The Activity lifecycle vs. the world
A common problem people run into with Activities
are handling runtime configuration changes. This situation ought to sound familiar:
- The user initiates a network request in an
Activity
. - The user rotates the screen.
- The
Activity
is destroyed and recreated with a new configuration. - Your network request is lost because it only had references to the initial
Activity
.
The solution is quite simple: if the logic needs to live beyond the duration of the lifecycle, put it somewhere outside the lifecycle.

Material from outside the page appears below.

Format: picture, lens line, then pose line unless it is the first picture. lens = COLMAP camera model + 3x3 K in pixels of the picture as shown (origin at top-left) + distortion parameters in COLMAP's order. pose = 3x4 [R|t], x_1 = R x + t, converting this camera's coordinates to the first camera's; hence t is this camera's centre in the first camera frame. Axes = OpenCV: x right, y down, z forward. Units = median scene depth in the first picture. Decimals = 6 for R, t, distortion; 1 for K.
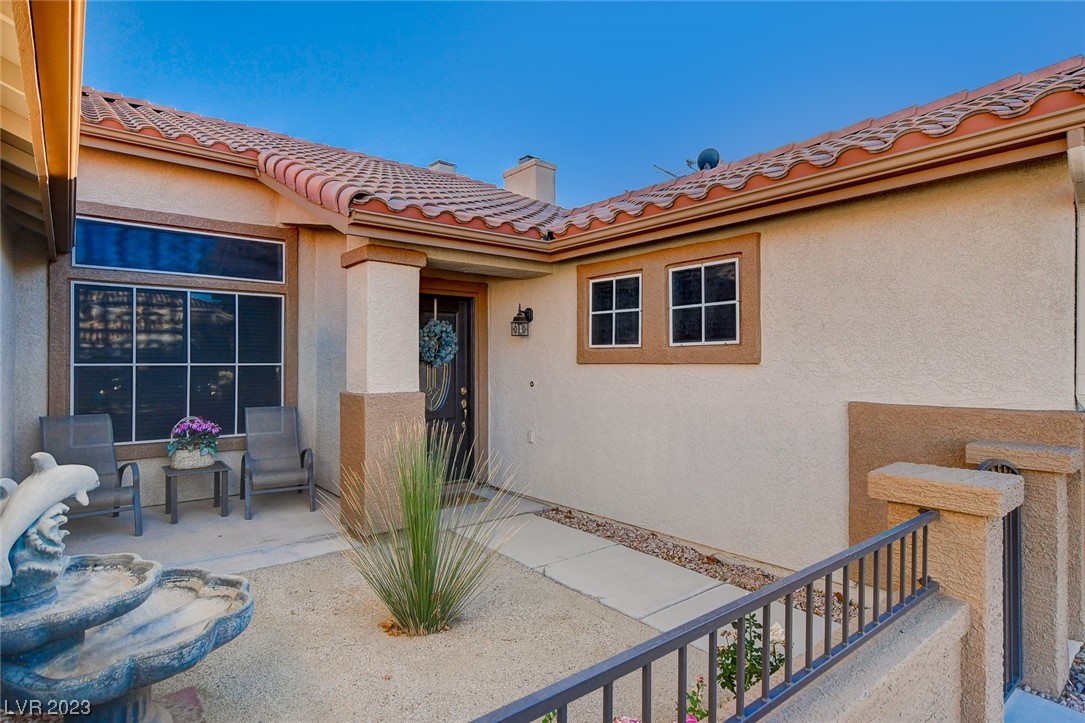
lens RADIAL K [[586.8, 0, 543.1], [0, 586.8, 358.7], [0, 0, 1]] dist [-0.014550, 0.001321]
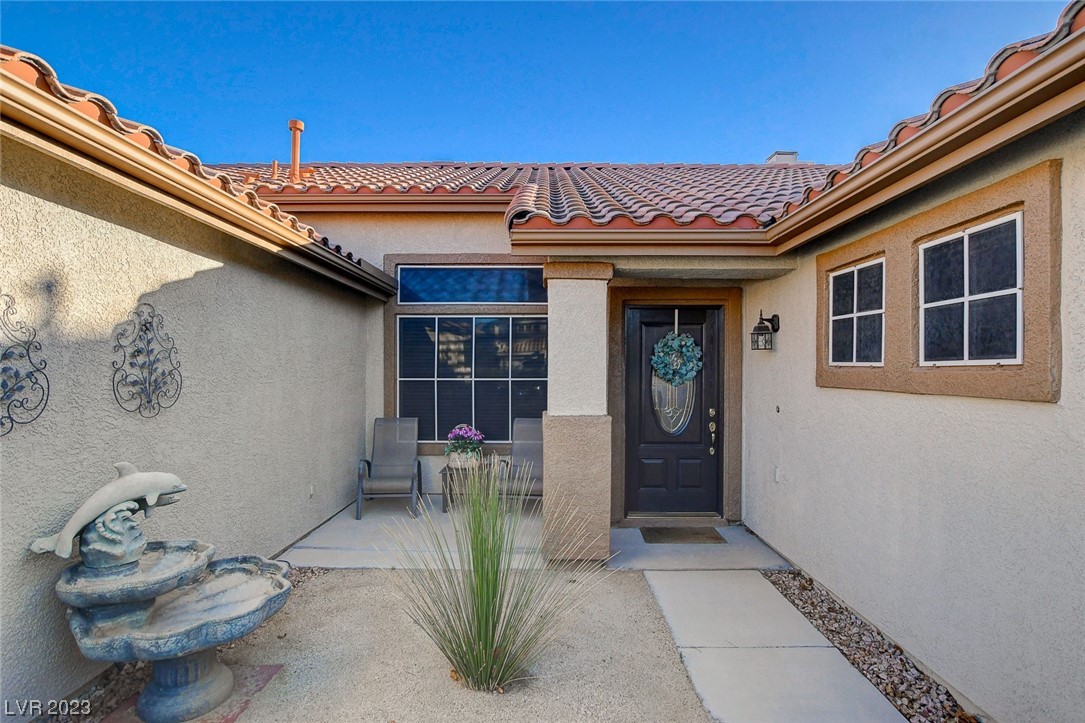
lens RADIAL K [[563.1, 0, 541.7], [0, 563.1, 372.0], [0, 0, 1]] dist [-0.023477, -0.000188]
pose [[0.764412, 0.005785, -0.644702, 0.268416], [0.003983, 0.999898, 0.013695, -0.022983], [0.644716, -0.013036, 0.764311, 0.246444]]
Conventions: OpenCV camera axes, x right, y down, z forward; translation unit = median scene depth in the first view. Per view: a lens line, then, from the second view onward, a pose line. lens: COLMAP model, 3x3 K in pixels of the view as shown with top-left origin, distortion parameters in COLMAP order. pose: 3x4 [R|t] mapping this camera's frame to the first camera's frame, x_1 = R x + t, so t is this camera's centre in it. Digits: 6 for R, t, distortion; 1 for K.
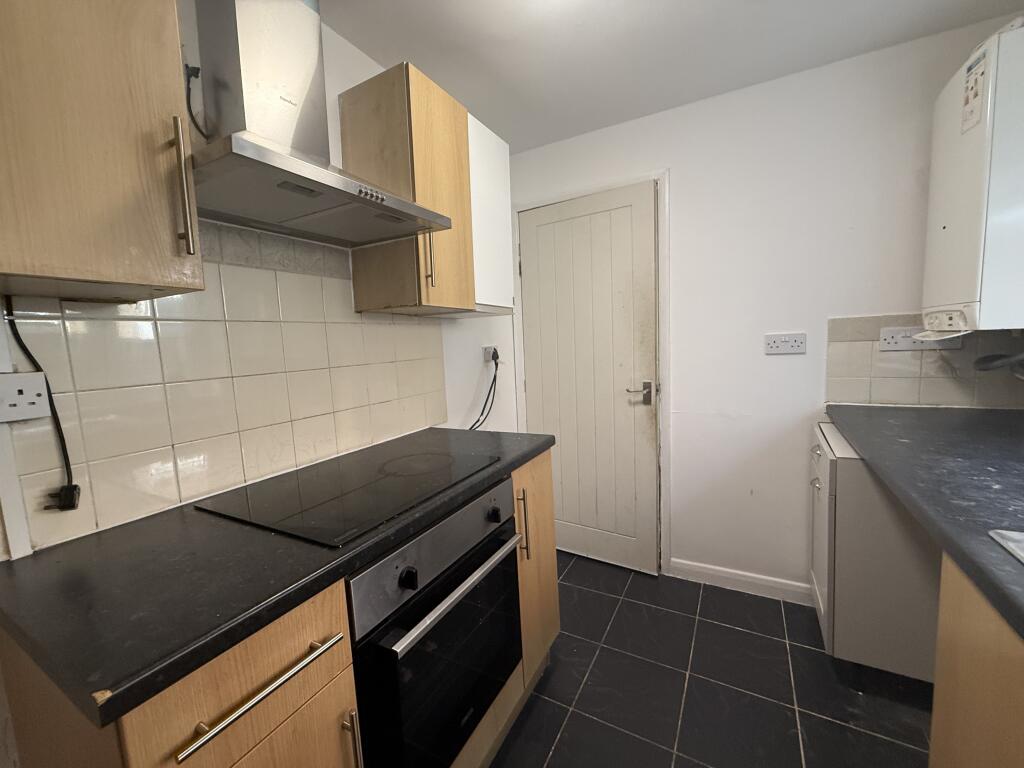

For example, your network request should deliver its results to some intermediary such as an in-memory cache. Then the Activity
can retrieve the results when complete.
People often confuse themselves by thinking a specific tool is the solution to the problem when it's actually just an implementation detail. "How does RxJava handle config changes?" is a question I've been asking many times, but to me the question makes little sense because RxJava has no explicit API for Android. It's just a library for handling streams of data.
You can certainly use RxJava in your solution. The reactive way to inform the Activity
of UI changes is to create an Observable<Data>
and subscribe. But that alone is not the solution to config changes; if your Observable<Data>
was contained in the Activity
you'd still have the same problem as before! The actual solution is in ensuring your Observable<Data>
lives somewhere outside of the lifecycle.
It's simpler (at least in my mind) to separate out the core solution from the tools used to implement it. The core solution is writing logic that lives beyond a single lifecycle. The way you do that is up to you.